В висевшем над костром котелке сварилась пища. Турки вылили ее в миску, вокруг которой они сели и посадили с собою Яшку, который бесцеремонно стал есть, похваливая похлебку. Поужинали. Яшка поцеловал в знак благодарности руки у турок, чему те и не противились и потрепывали его по плечам в знак своего благоволения. В самое короткое время Яшка, как говорится, влез туркам в душу и таким образом устранил всякое подозрение на свой счет. Легли спать. Яшка лег с краю. Турки безмятежно уснули, а Яшка сначала закрыв глаза притворился, что спит, а потом стал высматривать, что ему было нужно. Покончив с этим делом, он прислушался к дыханию ближайшего своего соседа и, когда убедился, что он крепко спит, он снял с головы его красную феску, надел ее себе на голову и, не торопясь, пошел по той самой дороге, по какой пришел в лагерь. Не доходя еще до цепи, он припал к земле и подполз к дремавшему часовому, который, опершись на ружье, покачивался из стороны в сторону, стараясь удерживать равновесие. Тут Яшка задумался, что ему делать? Задушить ли часового или проползти мимо него? Очевидно, он решился на второе, как более надежное средство, потому что в два прыжка перескочил линию цепи и с неимоверною быстротою побежал. Но ближайший часовой заметил этот побег, однако, не решился стрелять в беглеца, смущенный феской на его голове, вследствие чего он признал в нем турка. Тем не менее подумавши он решился сделать выстрел на воздух, рассуждая так: пусть лучше будет фальшивая тревога, чем завтрашний день меня посадили бы вместе с соседом на кол, это, должно-быть, весьма, неприятная штука.
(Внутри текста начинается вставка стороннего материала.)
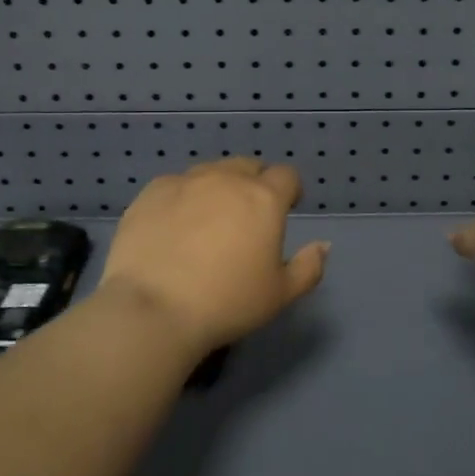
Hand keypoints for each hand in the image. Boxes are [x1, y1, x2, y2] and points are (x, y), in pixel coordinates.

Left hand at [100, 157, 329, 355]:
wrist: (153, 309)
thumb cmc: (227, 303)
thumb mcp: (280, 294)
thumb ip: (309, 267)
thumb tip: (323, 245)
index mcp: (264, 199)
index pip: (287, 175)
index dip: (290, 190)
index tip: (286, 210)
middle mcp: (227, 179)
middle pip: (248, 166)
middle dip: (254, 183)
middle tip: (247, 216)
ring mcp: (186, 181)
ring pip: (211, 171)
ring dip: (218, 187)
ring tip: (208, 219)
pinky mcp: (152, 192)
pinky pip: (176, 184)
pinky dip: (183, 197)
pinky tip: (174, 225)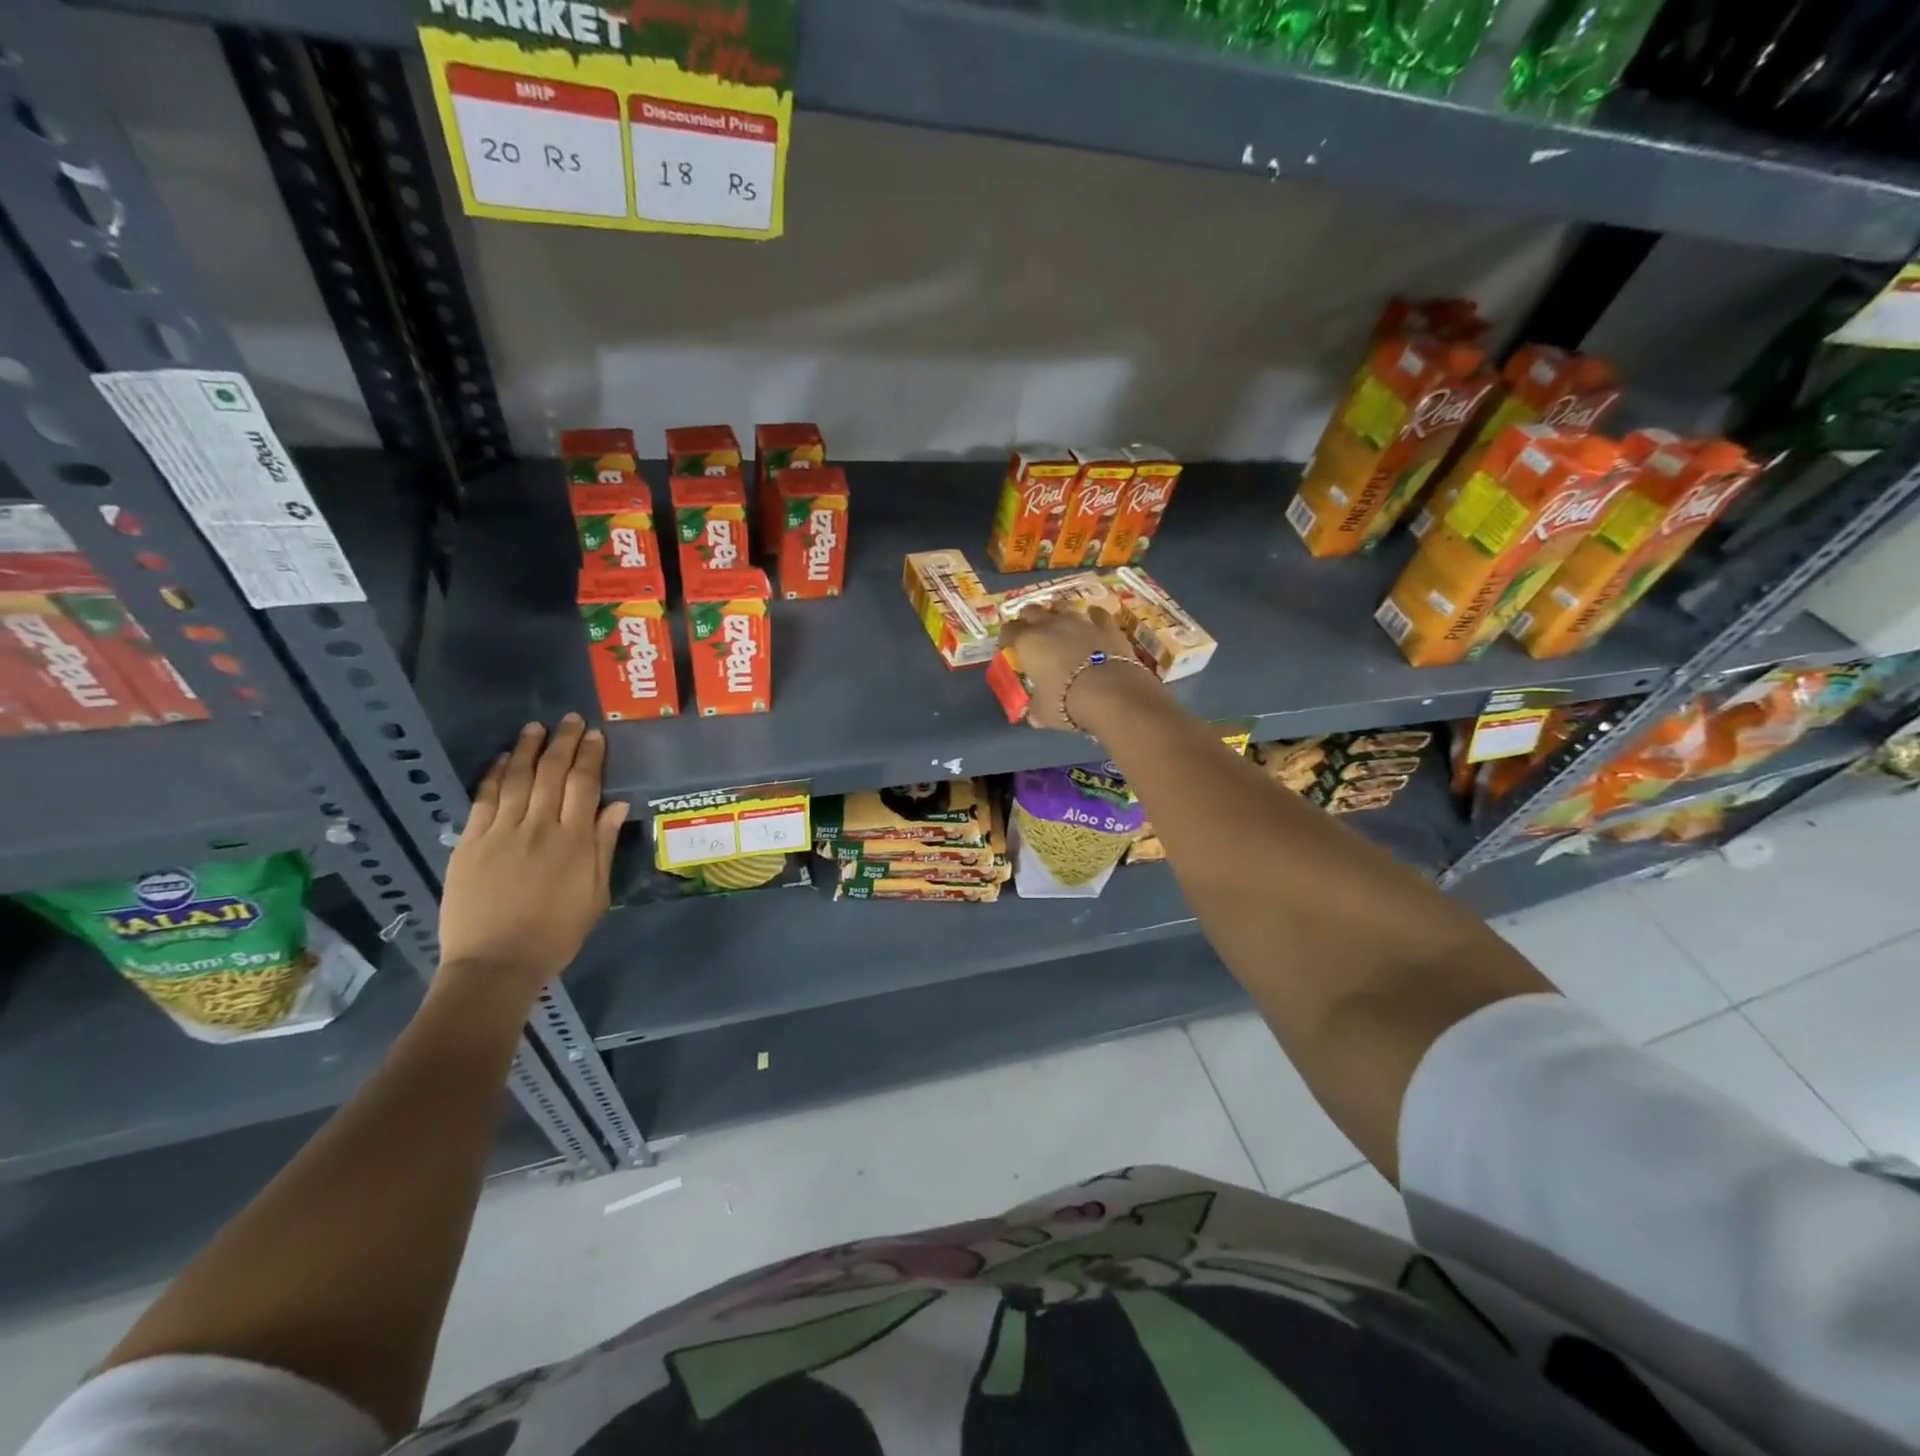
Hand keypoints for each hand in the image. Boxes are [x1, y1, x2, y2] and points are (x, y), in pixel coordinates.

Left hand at [436, 715, 629, 1003]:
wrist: (495, 964)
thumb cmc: (556, 934)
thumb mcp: (595, 895)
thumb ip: (604, 847)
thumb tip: (616, 805)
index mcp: (574, 842)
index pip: (584, 785)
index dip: (591, 756)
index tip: (595, 734)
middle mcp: (538, 828)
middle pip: (551, 773)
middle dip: (563, 743)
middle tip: (570, 720)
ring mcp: (500, 833)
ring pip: (517, 779)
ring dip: (528, 749)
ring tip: (536, 727)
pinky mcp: (470, 843)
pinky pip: (483, 799)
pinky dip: (495, 774)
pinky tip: (503, 758)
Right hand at [1000, 604, 1150, 731]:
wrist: (1111, 693)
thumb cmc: (1066, 702)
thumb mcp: (1043, 712)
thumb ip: (1036, 709)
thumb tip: (1033, 716)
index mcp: (1028, 643)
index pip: (1009, 631)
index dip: (1006, 638)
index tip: (1008, 647)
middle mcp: (1050, 625)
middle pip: (1032, 611)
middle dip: (1029, 620)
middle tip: (1031, 633)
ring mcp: (1080, 622)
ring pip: (1062, 607)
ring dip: (1058, 614)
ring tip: (1059, 624)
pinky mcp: (1106, 626)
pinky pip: (1097, 615)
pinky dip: (1094, 617)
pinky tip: (1094, 620)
Вследствие выстрела турки всполошились, и в каких-нибудь пять минут весь лагерь был на ногах. Но никто не знал даже в какой стороне цепи последовал выстрел, а потому суетились, бегали, расспрашивали друг у друга, и, когда, наконец, узнали истину, Яшка вместе с товарищами своими, которые ожидали его в назначенном месте, был уже далеко. Положим, что в погоне, которая была сделана за беглецом, приняли участие верховые солдаты, но в этом случае русским молодцам помог глубокий овраг, шедший по направлению к русскому бивуаку. Они вскочили в него и преспокойно достигли до места своей стоянки. За неимением никаких следов беглецов турки порешили, что часовому просто пригрезился беглец небывалый, и они вернулись в свой лагерь. Что же касается до той группы турецких солдат, с которыми Яшка обедал, то они утаили происшествие вчерашнего дня, иначе им пришлось бы поплатиться, по меньшей мере, сотнею ударов палками по пятам. (Такое наказание практикуется и доныне).